I tested the patch and it seems to have fixed the issue.

This looks a good way to solve the problem.

llvm/lib/Target/X86/X86ISelLowering.h
895–896

This should be in the same line.

icedrocket added inline comments.Jan 23 2023, 6:13 AM
llvm/lib/Target/X86/X86ISelLowering.cpp
37379–37402

What about just set value to 0x37f instead of applying bitwise OR to original value? We can save two registers by doing this, and only need two bytes of memory to hold the static value.

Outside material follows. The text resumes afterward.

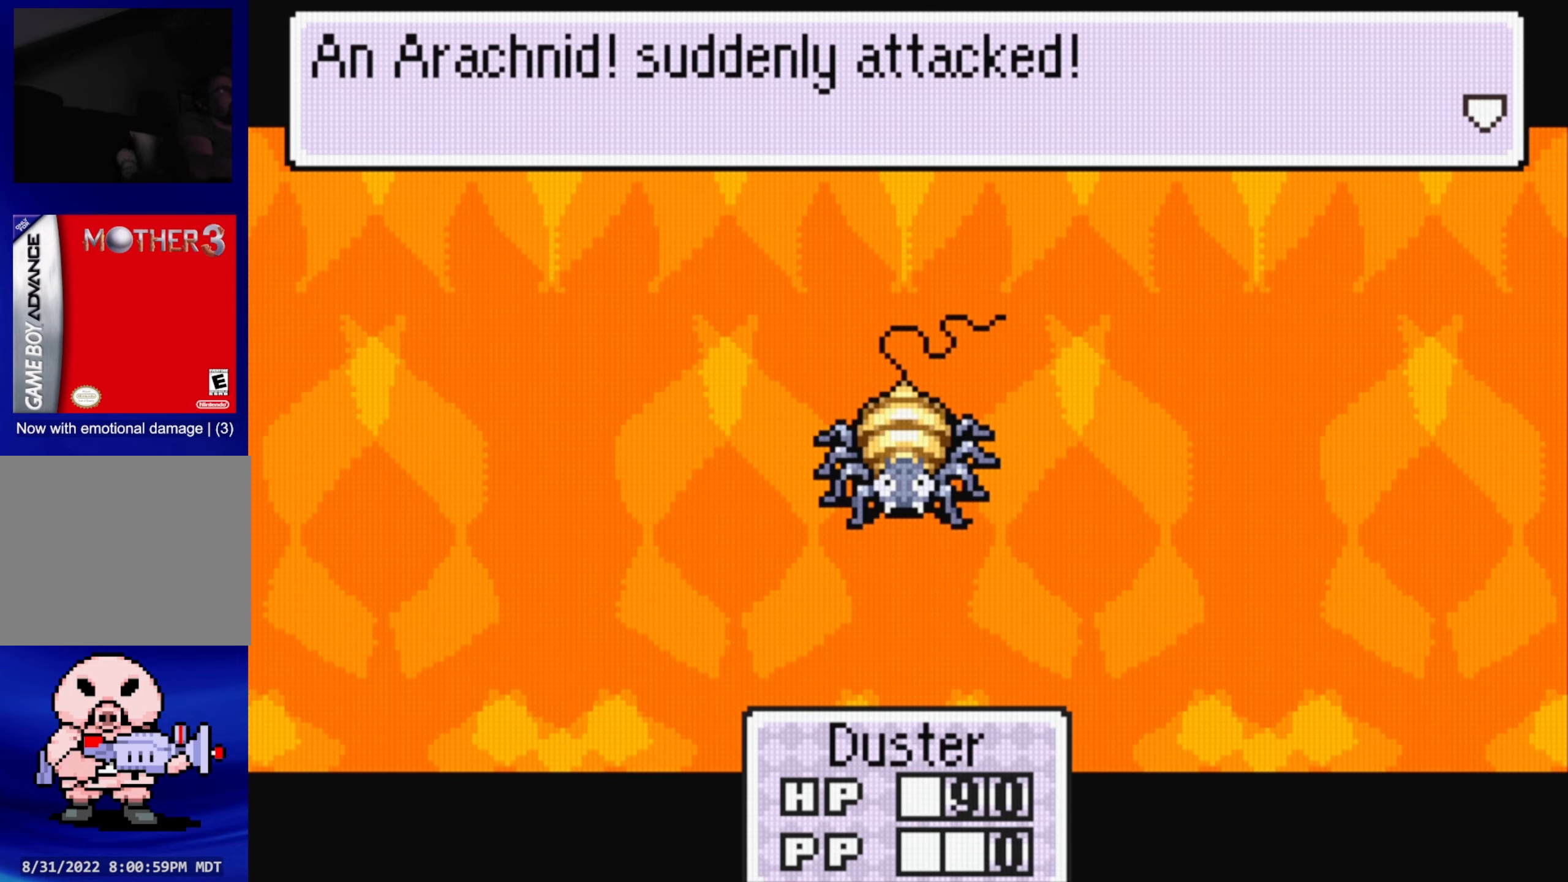
{"buttons": [], "events": [[150, "A", "up"]]}
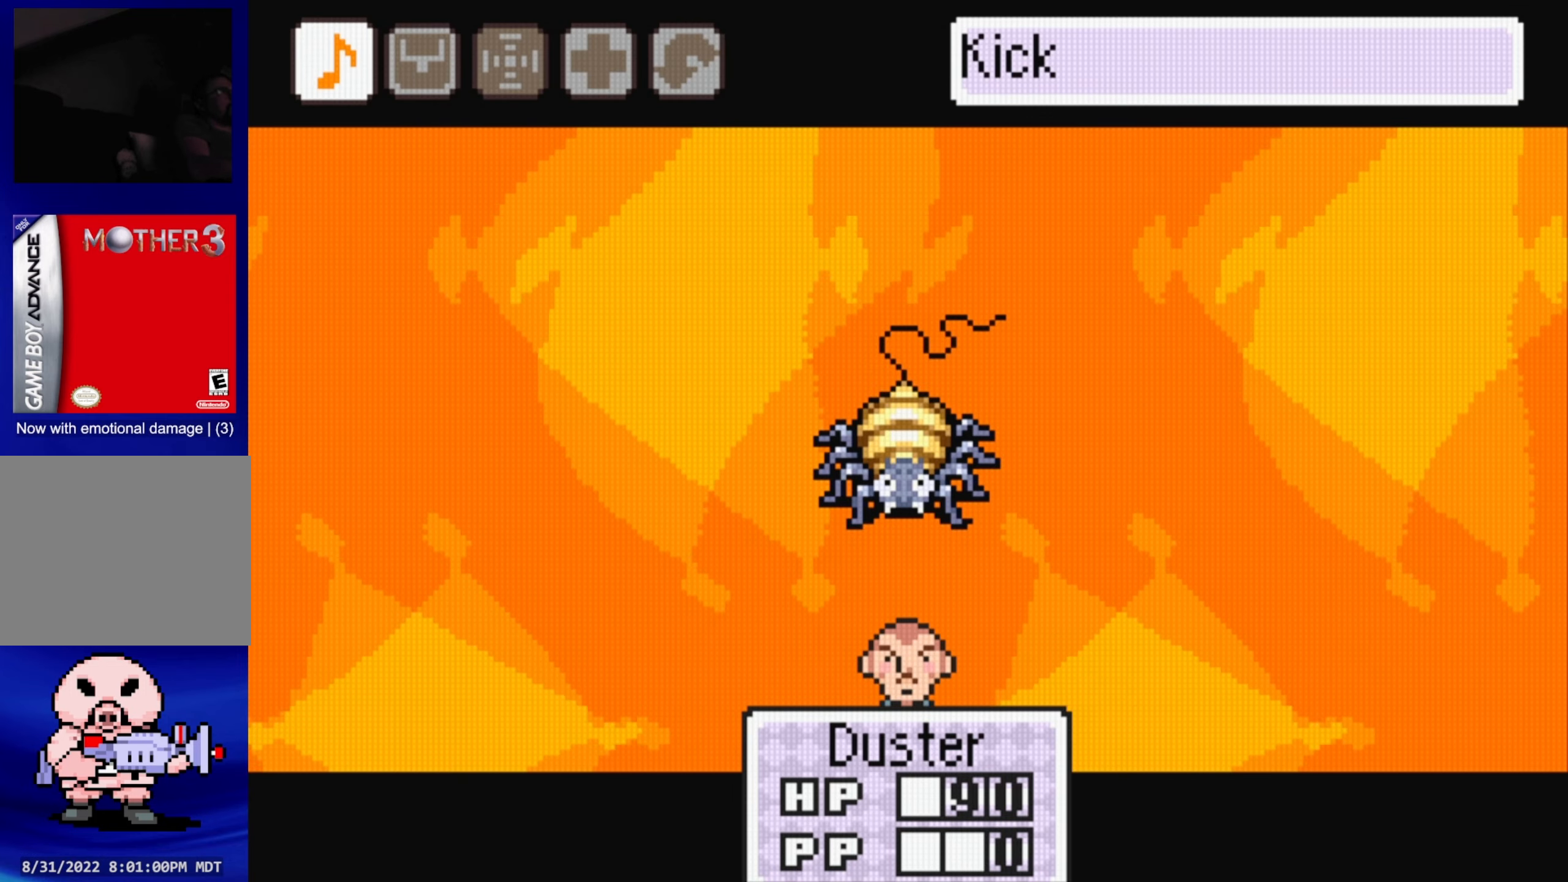
{"buttons": [], "events": [[200, "A", "down"], [283, "A", "up"]]}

This comment was removed by icedrocket.
icedrocket added inline comments.Jan 23 2023, 10:03 PM
llvm/lib/Target/X86/X86ISelLowering.cpp
37379–37402

Ah, there is still the possibility of an exception being thrown due to a stack overflow. What if the original value's rounding mode is not round to nearest?

craig.topper added inline comments.Jan 23 2023, 10:45 PM
llvm/lib/Target/X86/X86ISelLowering.cpp
37379–37402

The compiler is managing the stack so there shouldn't be any overflow unless someone uses assembly or something to add things to the stack that the compiler doesn't know about.

Rounding mode doesn't matter because the fadd is not supposed to round. Any integer than can be created should fit perfectly in an 80 bit FP.

icedrocket added inline comments.Jan 24 2023, 12:15 AM
llvm/lib/Target/X86/X86ISelLowering.cpp
37379–37402

Yes, and FADD doesn't seem to cause a stack overflow, because it doesn't push on the stack. I forgot that the modified control word only applies to FADD. So, as long as we only use FP80_ADD on LowerUINT_TO_FP, no exception will be thrown.

Use the load version of fadd when possible. Only handling the case of loading an f32 value.

craig.topper retitled this revision from [X86][WIP] Change precision control to FP80 during u64->fp32 conversion on Windows. to [X86] Change precision control to FP80 during u64->fp32 conversion on Windows..Jan 29 2023, 10:14 PM
craig.topper edited the summary of this revision. (Show Details)
icedrocket added a comment.EditedFeb 2 2023, 8:25 AM

Could you update the diff? The current diff is outdated and cannot be applied to main branch automatically.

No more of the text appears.